Task goal
Where the records hold the string "containers", show the whole line it sits on.

### Task data

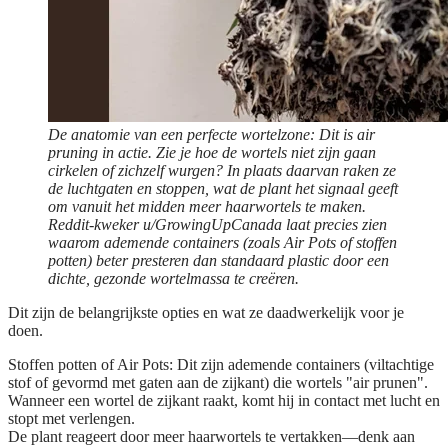
De anatomie van een perfecte wortelzone: Dit is air
pruning in actie. Zie je hoe de wortels niet zijn gaan
cirkelen of zichzelf wurgen? In plaats daarvan raken ze
de luchtgaten en stoppen, wat de plant het signaal geeft
om vanuit het midden meer haarwortels te maken.
Reddit-kweker u/GrowingUpCanada laat precies zien
waarom ademende containers (zoals Air Pots of stoffen
potten) beter presteren dan standaard plastic door een
dichte, gezonde wortelmassa te creëren.
Dit zijn de belangrijkste opties en wat ze daadwerkelijk voor je
doen.
Stoffen potten of Air Pots:
Dit zijn ademende containers (viltachtige
stof of gevormd met gaten aan de zijkant) die wortels
"air prunen"
.
Wanneer een wortel de zijkant raakt, komt hij in contact met lucht en
stopt met verlengen.
De plant reageert door meer haarwortels te vertakken—denk aan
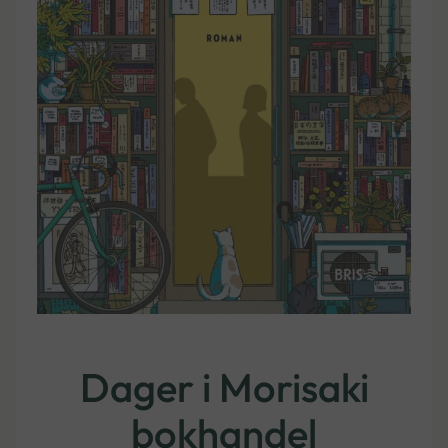
Dager i Morisaki
bokhandel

######

The completed task
waarom ademende containers (zoals Air Pots of stoffen
Dit zijn ademende containers (viltachtige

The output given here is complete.